## Record set
--
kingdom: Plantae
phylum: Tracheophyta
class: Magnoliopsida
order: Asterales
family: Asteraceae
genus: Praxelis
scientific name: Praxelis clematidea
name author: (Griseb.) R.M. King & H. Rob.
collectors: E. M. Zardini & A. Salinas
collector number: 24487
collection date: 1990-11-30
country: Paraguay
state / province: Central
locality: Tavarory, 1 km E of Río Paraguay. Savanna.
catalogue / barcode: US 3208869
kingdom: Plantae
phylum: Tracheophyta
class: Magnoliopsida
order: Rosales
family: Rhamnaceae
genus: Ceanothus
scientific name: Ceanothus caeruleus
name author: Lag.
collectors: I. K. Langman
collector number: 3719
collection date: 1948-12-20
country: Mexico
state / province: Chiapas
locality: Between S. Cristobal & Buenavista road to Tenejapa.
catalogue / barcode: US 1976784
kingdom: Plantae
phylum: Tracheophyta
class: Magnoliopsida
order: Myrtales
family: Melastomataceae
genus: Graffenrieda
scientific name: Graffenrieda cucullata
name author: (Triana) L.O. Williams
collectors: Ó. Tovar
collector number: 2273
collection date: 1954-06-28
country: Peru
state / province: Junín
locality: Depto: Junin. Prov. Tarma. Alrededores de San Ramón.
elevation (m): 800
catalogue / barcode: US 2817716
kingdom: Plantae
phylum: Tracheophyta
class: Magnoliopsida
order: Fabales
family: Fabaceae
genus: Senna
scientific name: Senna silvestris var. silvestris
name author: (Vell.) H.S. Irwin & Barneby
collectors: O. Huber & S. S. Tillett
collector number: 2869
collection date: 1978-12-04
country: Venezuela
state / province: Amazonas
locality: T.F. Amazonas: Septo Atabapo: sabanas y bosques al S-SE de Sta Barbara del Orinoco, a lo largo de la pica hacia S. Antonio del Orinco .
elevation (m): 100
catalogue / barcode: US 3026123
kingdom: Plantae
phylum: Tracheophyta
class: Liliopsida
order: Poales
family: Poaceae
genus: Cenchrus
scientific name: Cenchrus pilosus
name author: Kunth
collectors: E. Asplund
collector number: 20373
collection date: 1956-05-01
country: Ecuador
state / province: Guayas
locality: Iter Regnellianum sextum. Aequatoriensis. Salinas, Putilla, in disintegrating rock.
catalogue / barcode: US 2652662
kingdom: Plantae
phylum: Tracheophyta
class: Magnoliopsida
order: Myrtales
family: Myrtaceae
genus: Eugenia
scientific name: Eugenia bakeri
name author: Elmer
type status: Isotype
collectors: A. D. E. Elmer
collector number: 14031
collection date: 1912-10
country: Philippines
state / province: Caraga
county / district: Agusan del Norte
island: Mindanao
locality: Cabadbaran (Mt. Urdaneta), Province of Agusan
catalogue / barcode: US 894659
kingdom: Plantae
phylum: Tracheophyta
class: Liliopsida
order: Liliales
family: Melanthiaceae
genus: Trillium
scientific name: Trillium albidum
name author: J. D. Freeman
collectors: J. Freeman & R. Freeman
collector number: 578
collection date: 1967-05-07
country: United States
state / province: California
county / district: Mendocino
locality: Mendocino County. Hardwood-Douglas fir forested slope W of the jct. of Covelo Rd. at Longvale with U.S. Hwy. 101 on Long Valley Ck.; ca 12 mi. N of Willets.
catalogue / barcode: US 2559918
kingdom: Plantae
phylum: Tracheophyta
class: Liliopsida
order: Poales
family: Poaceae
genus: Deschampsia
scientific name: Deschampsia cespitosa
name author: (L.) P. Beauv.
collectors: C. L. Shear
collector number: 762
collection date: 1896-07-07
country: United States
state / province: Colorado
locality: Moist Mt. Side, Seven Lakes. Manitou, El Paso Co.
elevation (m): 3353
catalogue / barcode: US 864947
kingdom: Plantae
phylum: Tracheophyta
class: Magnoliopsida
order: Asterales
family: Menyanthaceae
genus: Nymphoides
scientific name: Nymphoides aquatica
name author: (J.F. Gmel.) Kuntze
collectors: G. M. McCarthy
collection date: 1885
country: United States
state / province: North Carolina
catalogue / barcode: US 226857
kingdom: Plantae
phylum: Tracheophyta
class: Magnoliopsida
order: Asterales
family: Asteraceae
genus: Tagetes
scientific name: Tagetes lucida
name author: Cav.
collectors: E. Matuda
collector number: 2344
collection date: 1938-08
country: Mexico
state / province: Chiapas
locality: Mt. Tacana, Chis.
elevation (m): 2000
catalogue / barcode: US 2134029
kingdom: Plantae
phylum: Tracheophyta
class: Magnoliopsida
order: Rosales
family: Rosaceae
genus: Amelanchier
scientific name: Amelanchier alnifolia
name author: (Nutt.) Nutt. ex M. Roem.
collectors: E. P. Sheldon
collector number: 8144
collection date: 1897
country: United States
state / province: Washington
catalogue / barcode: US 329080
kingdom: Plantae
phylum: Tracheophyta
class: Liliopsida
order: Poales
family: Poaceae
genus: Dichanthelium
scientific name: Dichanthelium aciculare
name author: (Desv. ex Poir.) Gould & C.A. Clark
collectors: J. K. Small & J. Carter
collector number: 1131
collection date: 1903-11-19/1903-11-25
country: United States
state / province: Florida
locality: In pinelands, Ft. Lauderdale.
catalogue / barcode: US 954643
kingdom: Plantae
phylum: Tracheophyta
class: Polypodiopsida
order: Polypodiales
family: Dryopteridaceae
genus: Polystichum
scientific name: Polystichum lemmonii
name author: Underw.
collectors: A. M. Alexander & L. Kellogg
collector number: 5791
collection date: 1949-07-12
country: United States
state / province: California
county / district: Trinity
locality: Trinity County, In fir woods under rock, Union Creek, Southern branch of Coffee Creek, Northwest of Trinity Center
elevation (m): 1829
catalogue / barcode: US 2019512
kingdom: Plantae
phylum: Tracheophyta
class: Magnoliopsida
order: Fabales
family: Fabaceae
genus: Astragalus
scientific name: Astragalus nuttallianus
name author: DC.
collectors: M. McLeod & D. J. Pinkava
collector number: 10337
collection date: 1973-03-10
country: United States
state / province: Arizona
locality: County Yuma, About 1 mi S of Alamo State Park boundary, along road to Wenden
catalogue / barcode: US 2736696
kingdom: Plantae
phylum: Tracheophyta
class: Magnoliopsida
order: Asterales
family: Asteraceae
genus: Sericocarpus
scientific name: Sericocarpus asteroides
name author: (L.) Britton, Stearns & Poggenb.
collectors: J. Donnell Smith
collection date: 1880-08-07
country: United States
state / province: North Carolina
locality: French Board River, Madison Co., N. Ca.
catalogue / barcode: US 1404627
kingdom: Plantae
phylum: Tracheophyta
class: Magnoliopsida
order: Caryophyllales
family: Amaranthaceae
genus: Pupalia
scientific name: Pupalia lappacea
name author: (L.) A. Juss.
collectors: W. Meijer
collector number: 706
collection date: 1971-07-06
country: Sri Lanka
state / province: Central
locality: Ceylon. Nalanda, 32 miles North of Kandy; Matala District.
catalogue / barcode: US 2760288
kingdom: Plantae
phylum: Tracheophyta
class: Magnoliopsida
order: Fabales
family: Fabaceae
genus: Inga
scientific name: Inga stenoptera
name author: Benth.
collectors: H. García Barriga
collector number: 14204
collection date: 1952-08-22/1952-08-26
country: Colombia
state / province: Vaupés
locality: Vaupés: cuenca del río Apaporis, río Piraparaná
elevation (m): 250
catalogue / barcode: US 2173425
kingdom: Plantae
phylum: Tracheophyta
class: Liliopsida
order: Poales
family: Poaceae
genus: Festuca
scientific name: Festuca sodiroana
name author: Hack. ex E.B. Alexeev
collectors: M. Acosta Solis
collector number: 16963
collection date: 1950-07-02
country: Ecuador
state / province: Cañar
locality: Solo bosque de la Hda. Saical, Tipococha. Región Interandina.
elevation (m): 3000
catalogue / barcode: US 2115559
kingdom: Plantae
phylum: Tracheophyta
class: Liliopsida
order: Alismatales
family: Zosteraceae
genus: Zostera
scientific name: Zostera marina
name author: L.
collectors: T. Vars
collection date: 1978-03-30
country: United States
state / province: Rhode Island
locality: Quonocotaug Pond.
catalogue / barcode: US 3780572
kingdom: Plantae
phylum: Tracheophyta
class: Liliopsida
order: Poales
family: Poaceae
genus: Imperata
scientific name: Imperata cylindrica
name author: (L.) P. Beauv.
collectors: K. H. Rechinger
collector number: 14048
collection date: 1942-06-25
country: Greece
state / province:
--
## Exercise task
Reproduce the lines without changes, from the first one up to and including the line with "genus: Ceanothus".

## Answer to this exercise
kingdom: Plantae
phylum: Tracheophyta
class: Magnoliopsida
order: Asterales
family: Asteraceae
genus: Praxelis
scientific name: Praxelis clematidea
name author: (Griseb.) R.M. King & H. Rob.
collectors: E. M. Zardini & A. Salinas
collector number: 24487
collection date: 1990-11-30
country: Paraguay
state / province: Central
locality: Tavarory, 1 km E of Río Paraguay. Savanna.
catalogue / barcode: US 3208869
kingdom: Plantae
phylum: Tracheophyta
class: Magnoliopsida
order: Rosales
family: Rhamnaceae
genus: Ceanothus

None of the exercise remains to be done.